Where do you shop? I like vintage stores. I like Tokio7, Barneys. I like What Goes Around Comes Around. And I like Jeffrey’s.

What Goes Around Comes Around and Jeffrey’s? That’s like saying you like Jessica Simpson and the Rolling Stones (which is totes cool in my book, by the way). (Laughing) No, Jeffrey’s is where I get my candles and all that Diptyque shit. Not clothing, but sometimes shoes.

Describe your perfect date. A bottle of red, St. Marks, some sushi. Maybe a film at the Angelika.

Favorite restaurant? Westville’s pretty cool. But I like to go to Cipriani’s. (laughing) Just joking. But I do like Da Silvano. I love it there … actually, I like Bar Pitti better — it’s lighter.

I’ve seen the Polaroids scattered all over your studio, and I know you enjoy shooting your interesting friends. What inspires your photography? Life and death. My favorite photographers are Annie Leibovitz, Bill Brandt and Irving Penn.

MDLR is a far cry from your father’s sophisticated feminine gowns. What does it take to be considered a rebel? I don’t really consider myself to be a rebel. But Stephen Hawking’s a rebel. Anyone who’s willing to challenge the current state of being is a rebel to me … anyone who stands up for change, stands up for others, for what’s right is a rebel.

So you’re a rebel in the making. Is there a fine line between making bold choices and trying too hard (a.k.a. a poser)?

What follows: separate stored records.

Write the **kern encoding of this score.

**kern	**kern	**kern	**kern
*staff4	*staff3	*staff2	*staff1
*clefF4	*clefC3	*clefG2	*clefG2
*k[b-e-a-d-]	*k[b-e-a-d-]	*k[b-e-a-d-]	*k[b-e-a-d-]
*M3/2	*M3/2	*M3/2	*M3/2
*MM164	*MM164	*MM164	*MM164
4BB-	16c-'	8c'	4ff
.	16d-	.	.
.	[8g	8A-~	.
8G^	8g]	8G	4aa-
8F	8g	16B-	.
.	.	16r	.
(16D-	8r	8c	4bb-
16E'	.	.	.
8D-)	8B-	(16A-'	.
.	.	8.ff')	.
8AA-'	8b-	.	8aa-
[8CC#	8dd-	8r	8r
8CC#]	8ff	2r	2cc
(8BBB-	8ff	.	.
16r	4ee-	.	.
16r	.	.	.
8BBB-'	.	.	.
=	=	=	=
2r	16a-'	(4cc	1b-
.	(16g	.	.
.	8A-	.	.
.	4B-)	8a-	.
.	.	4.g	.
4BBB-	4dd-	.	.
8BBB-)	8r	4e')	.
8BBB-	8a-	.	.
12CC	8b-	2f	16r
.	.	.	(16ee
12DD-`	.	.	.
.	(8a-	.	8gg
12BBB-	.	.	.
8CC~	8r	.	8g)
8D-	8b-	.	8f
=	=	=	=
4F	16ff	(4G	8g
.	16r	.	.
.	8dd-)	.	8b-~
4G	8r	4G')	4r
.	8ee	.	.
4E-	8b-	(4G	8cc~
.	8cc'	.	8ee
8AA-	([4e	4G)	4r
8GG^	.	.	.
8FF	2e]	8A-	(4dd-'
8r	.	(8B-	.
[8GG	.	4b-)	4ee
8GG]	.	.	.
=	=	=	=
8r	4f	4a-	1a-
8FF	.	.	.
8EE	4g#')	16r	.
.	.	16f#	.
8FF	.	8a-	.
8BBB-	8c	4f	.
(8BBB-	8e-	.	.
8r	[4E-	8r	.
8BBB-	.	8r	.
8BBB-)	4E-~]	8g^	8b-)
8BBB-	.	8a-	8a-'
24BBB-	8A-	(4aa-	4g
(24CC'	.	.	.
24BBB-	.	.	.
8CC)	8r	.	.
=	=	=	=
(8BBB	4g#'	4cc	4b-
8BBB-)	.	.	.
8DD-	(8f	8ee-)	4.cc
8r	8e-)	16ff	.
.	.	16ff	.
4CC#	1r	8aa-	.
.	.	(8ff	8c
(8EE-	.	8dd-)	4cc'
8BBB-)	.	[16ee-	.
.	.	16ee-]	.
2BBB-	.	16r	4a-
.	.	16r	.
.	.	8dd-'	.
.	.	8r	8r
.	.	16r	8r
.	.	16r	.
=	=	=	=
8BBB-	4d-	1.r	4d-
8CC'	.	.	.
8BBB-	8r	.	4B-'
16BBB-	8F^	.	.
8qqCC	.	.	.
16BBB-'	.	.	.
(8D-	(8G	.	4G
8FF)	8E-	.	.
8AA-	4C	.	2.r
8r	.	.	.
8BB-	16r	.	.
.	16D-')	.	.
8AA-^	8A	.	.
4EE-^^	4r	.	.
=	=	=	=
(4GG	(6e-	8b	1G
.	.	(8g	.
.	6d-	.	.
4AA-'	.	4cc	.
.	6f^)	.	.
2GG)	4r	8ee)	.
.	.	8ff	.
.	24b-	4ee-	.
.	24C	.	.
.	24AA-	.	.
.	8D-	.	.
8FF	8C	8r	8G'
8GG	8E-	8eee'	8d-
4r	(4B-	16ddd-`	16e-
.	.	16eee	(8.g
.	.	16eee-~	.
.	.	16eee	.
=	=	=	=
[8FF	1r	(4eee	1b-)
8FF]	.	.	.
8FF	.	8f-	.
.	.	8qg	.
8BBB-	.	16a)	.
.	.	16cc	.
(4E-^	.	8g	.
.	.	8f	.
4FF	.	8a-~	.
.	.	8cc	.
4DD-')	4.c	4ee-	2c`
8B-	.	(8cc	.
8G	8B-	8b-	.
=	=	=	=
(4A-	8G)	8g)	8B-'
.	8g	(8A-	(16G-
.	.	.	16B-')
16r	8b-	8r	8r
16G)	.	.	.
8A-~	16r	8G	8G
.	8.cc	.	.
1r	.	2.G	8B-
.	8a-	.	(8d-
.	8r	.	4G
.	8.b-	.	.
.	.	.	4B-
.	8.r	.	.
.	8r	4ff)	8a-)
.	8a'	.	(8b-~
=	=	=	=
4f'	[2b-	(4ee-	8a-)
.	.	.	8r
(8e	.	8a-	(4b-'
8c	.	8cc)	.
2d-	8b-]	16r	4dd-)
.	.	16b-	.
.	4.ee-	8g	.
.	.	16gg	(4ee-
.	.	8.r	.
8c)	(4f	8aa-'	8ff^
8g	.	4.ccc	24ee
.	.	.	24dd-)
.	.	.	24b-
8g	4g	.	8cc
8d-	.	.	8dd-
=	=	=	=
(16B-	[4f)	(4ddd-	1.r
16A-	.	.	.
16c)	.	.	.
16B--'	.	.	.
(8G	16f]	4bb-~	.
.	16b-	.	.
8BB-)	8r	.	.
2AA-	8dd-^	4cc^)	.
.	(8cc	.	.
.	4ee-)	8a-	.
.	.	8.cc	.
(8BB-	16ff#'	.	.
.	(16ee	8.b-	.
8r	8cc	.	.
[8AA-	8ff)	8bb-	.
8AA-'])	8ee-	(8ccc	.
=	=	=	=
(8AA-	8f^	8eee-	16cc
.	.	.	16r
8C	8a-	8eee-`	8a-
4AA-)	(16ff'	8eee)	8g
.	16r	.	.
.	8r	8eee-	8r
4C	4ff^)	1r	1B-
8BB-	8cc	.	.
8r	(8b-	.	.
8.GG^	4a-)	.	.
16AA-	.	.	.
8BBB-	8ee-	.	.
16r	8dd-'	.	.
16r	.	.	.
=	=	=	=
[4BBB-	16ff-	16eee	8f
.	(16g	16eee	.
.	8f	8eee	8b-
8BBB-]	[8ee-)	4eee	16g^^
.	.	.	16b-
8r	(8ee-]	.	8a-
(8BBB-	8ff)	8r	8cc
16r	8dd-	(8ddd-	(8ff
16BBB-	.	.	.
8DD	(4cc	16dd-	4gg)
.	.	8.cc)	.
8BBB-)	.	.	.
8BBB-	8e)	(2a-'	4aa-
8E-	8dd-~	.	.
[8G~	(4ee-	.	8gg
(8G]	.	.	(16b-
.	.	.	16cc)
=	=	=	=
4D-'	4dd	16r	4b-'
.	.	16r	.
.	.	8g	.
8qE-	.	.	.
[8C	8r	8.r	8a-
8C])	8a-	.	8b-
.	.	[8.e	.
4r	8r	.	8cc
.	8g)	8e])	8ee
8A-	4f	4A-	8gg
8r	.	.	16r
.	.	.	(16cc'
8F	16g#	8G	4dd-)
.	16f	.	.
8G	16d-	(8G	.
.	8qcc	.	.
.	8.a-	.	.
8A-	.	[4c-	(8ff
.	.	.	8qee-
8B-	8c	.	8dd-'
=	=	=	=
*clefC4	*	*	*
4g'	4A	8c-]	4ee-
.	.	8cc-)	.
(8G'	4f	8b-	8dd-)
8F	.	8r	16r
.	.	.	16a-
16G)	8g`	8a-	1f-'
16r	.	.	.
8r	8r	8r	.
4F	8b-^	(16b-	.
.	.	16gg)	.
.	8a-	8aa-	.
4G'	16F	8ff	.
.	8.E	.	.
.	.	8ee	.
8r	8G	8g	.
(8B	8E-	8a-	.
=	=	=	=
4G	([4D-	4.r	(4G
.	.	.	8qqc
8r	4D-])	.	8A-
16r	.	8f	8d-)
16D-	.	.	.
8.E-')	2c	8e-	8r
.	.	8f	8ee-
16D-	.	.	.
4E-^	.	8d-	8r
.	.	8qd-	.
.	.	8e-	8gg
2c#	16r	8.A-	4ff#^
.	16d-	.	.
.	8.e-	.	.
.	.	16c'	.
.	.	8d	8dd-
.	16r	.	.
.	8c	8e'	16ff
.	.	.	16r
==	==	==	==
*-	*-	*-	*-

I hope one day I can change certain things about the fashion industry and maybe be a rebel myself. I don’t know, I just try and do my thing … that’s all. And hopefully, by staying true to myself, some changes will be made. And yes, there is always a fine line. If something’s not you, don’t rock it because the clothes pick the person, ya dig? So if you’re rocking an outfit that you don’t feel, you’re probably trying too hard and should throw on some jeans and a button down. Less is more anyway — simple is chic.

It’s your Fashion Week show. What music will you be playing, and who do you want front row center? I’d like Iggy Pop to be playing. They’re both great but Bowie bit a lot from Iggy when he first came to America and was trying to be all “raw” and “rock ‘n’ roll.” Iggy Pop is fucking raw power man, and Zombie Birdhouse is one of the best and most underrated albums ever, but so was Bowie’s Low. But Iggy still tops it in my book. It’d be cool and kind of a diss to be playing Iggy but have Bowie in the front row.